8. Thus, this issue is squarely stand covered in favour of the assessee by the decision of the ITAT above. The ITAT after examining the approval which included inter alia the name of the assessee as well has concluded that the same has been given without application of mind, thus, the same is invalid bad in law and liable to be quashed. It is not the case that the above decision has been set-aside by the Hon’ble jurisdictional High Hence, respectfully following the precedent as above, we allow the additional ground and therefore, we quash the assessment order passed u/s 153A of the Act for Assessment Year 2011-12 in the case of the assessee.
9. Since, we have quashed the assessment order on the additional ground raised by the assessee, adjudication of other grounds on merit is only of academic interest, hence we are not engaging in the same.”
9. Per contra, ld. DR for the Revenue submitted that no specific format has been provided in the Act for the approval, hence the approval cannot be quashed on technical grounds. However, she could not rebut the proposition that in assessee’s own case on the basis of same approval, ITAT has found that approval is not in accordance with section 153D and has quashed the assessment. Moreover, it is not the case that the above said orders of ITAT have been reversed by the Hon’ble jurisdictional High Court.

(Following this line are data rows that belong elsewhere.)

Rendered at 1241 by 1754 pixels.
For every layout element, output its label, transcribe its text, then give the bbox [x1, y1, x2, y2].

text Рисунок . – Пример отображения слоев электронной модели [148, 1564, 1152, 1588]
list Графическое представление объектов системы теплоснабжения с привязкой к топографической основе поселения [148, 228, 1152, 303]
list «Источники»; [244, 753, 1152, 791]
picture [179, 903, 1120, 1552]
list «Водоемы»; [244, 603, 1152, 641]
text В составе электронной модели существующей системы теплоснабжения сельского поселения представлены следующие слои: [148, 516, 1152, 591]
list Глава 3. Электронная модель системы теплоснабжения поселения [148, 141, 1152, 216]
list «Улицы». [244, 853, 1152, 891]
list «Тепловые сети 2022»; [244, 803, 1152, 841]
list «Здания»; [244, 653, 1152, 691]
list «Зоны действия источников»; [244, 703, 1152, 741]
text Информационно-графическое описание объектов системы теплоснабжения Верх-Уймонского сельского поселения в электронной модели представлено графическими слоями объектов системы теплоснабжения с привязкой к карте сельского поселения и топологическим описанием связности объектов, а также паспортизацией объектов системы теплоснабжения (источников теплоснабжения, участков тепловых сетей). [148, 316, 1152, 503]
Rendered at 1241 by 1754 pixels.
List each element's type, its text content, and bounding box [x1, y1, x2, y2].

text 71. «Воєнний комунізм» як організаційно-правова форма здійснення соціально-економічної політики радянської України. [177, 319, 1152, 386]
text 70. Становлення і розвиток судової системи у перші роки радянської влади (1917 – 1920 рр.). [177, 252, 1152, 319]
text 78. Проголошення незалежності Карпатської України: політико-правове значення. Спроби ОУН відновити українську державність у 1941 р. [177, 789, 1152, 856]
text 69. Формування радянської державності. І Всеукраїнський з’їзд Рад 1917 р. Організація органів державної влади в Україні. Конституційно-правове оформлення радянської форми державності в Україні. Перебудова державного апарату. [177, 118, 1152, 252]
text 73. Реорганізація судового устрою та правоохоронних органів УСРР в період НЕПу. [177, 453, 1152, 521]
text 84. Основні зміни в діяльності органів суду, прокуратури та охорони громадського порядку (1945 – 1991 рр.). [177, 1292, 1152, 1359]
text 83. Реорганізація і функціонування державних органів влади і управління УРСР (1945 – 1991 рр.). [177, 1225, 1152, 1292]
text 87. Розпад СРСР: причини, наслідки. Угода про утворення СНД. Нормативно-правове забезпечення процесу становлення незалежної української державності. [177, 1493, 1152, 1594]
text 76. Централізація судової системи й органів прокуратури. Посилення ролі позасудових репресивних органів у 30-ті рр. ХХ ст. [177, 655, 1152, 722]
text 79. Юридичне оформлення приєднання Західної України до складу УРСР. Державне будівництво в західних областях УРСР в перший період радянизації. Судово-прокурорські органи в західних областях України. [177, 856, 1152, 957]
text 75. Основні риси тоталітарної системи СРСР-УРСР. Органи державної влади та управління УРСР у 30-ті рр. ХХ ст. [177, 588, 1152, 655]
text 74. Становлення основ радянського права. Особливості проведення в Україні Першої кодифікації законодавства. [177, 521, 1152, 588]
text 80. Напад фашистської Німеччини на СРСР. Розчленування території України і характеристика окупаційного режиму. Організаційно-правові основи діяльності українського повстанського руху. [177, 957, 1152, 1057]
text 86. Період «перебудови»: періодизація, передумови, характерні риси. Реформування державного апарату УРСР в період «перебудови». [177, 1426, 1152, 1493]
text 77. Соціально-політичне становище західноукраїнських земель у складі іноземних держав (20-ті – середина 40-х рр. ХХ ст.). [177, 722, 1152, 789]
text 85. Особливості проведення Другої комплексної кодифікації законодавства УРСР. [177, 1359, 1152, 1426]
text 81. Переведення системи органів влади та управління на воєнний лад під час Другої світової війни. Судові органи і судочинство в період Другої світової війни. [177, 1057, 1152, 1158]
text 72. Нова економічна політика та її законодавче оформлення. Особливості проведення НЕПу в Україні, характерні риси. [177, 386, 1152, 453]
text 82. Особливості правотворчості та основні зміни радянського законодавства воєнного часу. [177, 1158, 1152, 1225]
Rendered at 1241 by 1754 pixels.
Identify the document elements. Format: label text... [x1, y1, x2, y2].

10. In such circumstances, adhering to the principle of stair decisis, we follow the aforesaid Tribunal orders and hold that the above 153D approval is not in accordance with law and same is liable to be dismissed. Accordingly, the assessment framed in this case is quashed for legal infirmities in 153D approval.
11. Since we have quashed the assessment, Revenue’s appeal on merits is only of academic interest, hence we are not getting into the same.
12. In the result, the cross objection filed by the assessee is allowed and the appeal of the Revenue is dismissed as infructuous.
Order pronounced in the open court on this 12th day of April, 2023.